About this exercise :: Scan the records for the word "Start". Return each line where it is found.

Records drawn from a dataset
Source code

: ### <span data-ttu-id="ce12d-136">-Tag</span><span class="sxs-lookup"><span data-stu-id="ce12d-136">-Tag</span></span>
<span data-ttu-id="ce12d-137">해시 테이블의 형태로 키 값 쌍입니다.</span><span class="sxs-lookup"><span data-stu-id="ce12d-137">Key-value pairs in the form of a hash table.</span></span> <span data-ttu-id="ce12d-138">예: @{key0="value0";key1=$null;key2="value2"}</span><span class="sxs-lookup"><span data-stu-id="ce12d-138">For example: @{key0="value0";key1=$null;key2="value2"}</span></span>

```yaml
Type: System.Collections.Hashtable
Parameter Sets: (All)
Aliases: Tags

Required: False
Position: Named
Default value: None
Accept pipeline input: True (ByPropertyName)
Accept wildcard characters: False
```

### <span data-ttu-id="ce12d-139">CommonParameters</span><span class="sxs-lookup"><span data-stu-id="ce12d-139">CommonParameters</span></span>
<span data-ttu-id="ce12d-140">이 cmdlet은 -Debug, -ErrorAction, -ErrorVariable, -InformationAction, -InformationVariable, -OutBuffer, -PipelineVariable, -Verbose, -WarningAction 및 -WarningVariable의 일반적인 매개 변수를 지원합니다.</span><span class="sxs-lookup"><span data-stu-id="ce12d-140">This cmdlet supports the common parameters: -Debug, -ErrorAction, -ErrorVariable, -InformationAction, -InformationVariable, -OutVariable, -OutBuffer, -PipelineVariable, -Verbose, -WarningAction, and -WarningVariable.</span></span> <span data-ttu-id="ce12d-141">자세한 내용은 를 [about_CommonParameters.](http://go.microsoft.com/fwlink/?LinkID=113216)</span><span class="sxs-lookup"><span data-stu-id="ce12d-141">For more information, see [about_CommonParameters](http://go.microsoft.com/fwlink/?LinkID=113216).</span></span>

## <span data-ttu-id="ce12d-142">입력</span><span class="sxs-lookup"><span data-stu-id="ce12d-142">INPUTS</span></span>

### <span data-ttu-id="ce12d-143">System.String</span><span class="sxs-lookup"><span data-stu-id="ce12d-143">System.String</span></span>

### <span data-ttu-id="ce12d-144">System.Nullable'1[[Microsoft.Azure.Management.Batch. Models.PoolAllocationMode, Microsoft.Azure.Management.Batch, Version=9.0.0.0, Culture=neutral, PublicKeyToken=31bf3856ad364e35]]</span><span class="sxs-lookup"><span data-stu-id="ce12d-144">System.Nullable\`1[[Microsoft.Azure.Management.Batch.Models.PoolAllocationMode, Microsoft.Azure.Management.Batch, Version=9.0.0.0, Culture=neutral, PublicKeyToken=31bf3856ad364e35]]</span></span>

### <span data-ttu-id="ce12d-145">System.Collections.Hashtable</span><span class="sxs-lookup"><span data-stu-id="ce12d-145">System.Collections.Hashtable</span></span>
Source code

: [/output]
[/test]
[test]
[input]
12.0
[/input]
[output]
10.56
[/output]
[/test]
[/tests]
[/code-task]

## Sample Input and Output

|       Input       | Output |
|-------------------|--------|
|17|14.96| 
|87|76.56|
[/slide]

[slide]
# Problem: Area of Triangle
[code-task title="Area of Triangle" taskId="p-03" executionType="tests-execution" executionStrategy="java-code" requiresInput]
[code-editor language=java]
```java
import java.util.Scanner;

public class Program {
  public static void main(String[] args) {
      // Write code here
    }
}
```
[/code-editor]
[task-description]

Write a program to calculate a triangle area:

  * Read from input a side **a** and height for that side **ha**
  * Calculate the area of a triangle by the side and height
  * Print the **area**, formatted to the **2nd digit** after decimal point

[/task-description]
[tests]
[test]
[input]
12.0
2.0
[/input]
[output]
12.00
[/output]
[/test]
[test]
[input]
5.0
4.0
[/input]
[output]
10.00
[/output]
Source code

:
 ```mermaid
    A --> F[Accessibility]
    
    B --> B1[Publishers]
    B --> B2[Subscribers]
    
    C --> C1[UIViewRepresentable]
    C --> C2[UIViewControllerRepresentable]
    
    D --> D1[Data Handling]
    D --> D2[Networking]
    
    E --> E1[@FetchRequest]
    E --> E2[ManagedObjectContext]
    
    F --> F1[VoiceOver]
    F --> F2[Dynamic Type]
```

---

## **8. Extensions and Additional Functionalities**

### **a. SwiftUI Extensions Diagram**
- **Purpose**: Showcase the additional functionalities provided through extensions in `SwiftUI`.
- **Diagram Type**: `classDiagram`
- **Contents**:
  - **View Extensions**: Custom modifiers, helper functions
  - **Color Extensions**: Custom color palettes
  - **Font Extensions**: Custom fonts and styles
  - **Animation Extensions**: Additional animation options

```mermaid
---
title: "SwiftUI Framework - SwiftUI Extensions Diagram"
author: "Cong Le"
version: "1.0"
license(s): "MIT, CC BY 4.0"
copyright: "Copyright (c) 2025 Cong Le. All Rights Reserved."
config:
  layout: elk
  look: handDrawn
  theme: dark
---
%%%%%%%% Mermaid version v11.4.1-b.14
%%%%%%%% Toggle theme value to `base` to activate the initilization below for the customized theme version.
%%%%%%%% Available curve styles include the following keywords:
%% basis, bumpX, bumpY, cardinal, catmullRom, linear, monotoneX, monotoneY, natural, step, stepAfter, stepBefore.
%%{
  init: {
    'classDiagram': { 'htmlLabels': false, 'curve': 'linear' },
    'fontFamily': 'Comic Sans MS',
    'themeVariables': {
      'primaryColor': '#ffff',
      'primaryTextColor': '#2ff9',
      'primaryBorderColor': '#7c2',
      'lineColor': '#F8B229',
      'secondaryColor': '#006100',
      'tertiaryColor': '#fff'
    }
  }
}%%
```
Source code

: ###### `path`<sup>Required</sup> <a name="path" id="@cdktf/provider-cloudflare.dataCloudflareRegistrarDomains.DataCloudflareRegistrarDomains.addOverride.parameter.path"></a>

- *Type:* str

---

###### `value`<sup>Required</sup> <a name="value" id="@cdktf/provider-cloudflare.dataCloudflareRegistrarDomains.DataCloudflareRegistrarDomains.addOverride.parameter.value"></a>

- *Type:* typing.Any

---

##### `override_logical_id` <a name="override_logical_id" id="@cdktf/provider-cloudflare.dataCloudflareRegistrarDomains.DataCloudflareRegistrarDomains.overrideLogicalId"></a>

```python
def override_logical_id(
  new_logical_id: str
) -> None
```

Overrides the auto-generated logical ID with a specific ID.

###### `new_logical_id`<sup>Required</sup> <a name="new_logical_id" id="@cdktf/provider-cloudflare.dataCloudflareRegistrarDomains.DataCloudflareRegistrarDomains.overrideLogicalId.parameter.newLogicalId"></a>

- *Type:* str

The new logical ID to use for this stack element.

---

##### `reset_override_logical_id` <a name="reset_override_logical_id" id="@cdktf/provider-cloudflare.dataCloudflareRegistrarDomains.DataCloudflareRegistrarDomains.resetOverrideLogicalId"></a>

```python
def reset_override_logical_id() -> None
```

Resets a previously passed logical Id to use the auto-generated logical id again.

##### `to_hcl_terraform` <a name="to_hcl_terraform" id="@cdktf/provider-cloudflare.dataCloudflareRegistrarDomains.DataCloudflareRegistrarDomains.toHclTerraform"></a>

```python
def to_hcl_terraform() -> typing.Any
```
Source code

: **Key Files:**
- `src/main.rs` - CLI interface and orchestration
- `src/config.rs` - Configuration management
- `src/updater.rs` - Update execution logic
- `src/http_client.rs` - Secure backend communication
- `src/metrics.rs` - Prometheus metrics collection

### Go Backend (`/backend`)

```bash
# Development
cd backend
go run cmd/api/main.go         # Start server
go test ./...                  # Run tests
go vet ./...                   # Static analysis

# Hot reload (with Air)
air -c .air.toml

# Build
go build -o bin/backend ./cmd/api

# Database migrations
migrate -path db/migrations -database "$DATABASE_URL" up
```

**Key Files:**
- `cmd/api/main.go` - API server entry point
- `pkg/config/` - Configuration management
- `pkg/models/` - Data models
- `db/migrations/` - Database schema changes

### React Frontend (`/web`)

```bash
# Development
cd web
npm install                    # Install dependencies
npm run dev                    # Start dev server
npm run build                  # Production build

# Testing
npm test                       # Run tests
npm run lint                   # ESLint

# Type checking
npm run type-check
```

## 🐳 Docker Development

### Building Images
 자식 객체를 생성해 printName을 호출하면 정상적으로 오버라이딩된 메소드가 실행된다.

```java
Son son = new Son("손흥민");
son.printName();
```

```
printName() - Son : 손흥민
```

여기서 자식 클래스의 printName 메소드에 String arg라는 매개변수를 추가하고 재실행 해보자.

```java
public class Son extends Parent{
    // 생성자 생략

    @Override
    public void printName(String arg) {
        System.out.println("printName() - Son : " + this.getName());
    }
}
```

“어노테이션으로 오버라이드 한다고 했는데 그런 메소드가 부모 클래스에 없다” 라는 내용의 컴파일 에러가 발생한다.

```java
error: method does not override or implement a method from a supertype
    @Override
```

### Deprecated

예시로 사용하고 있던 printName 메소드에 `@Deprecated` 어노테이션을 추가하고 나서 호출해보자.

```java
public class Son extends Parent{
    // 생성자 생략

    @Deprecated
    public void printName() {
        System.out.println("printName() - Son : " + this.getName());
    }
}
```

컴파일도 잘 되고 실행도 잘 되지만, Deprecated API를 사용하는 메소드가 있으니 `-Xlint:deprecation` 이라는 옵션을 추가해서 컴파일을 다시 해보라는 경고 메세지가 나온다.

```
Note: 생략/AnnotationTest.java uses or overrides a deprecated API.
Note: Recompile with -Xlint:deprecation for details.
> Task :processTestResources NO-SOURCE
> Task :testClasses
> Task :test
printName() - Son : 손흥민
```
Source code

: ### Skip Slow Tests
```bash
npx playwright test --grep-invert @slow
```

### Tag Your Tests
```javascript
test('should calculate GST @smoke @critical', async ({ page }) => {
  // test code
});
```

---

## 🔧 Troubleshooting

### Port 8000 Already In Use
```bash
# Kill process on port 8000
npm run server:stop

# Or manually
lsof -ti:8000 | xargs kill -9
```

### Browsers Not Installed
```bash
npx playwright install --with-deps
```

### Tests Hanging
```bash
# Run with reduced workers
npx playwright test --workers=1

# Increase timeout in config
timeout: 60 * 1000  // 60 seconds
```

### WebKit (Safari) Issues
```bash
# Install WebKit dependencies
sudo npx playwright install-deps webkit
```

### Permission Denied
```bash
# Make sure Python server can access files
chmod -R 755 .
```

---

Completed exercise ::
go run cmd/api/main.go         # Start server
npm run dev                    # Start dev server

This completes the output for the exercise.